Search the data below for the string "TRIANGLE" and copy all lines where it shows up.

▽

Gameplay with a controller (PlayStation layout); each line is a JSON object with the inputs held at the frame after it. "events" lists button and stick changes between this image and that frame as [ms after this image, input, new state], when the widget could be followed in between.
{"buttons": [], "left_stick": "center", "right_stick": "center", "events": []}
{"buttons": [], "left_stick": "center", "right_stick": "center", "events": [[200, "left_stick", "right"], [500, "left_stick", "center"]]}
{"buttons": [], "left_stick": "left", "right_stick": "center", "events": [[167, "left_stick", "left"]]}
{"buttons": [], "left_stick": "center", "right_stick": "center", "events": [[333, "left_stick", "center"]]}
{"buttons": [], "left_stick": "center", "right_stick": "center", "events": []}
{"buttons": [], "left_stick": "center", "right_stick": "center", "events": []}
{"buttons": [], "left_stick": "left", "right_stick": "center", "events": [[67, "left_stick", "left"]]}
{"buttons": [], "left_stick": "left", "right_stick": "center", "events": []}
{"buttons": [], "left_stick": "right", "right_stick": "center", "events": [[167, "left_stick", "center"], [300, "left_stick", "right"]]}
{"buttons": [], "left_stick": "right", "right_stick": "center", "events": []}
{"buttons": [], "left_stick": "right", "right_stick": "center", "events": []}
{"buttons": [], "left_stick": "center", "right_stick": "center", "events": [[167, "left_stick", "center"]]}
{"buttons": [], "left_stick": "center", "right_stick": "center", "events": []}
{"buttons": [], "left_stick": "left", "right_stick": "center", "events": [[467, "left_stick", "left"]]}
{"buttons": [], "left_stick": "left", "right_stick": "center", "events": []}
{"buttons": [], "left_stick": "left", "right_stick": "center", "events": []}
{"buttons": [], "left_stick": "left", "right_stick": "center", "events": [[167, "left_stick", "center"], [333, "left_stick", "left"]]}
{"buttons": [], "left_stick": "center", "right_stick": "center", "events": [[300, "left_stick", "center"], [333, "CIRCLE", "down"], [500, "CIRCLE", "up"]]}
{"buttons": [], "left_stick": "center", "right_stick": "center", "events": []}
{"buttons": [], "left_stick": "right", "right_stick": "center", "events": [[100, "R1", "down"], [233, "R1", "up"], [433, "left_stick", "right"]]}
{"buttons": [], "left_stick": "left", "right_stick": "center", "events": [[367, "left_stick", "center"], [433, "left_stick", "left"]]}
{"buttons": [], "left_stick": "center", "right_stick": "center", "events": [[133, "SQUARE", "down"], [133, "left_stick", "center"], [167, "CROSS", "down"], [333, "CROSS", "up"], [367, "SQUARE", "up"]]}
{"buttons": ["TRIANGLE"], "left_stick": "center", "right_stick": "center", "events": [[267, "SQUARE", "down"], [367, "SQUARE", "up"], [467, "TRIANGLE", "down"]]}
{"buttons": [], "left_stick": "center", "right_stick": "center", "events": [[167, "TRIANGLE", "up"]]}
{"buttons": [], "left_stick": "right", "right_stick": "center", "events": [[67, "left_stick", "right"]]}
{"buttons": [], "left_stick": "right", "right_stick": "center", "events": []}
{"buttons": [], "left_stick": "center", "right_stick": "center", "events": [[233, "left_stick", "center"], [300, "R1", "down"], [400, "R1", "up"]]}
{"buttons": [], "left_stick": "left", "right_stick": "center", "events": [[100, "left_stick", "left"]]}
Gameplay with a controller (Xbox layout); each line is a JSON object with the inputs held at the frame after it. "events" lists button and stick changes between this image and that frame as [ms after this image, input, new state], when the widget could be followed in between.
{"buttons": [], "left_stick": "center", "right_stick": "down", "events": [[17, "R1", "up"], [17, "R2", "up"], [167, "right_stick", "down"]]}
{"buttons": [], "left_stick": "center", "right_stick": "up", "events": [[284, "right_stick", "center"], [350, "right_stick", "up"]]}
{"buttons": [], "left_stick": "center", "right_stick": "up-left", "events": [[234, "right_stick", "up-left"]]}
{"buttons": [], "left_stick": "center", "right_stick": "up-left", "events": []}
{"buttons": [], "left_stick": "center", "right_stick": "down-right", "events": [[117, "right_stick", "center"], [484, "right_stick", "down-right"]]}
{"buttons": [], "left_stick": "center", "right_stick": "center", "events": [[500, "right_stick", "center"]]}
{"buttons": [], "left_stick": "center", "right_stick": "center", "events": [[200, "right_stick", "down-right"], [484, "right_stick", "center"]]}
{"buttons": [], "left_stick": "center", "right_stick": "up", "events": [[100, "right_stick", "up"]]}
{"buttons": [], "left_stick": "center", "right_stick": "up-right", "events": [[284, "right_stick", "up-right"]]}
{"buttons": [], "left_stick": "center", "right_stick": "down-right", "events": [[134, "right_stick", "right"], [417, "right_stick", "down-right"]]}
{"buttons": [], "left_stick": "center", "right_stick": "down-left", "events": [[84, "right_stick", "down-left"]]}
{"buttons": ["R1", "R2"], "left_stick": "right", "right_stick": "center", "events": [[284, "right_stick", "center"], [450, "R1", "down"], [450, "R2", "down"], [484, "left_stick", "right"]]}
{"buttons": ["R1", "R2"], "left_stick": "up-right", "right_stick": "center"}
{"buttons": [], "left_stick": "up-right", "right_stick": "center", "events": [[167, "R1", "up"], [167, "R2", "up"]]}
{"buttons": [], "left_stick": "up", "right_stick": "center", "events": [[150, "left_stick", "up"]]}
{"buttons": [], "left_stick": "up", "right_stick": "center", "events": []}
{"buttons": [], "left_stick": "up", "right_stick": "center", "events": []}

△

Exercise solution |
{"buttons": ["TRIANGLE"], "left_stick": "center", "right_stick": "center", "events": [[267, "SQUARE", "down"], [367, "SQUARE", "up"], [467, "TRIANGLE", "down"]]}
{"buttons": [], "left_stick": "center", "right_stick": "center", "events": [[167, "TRIANGLE", "up"]]}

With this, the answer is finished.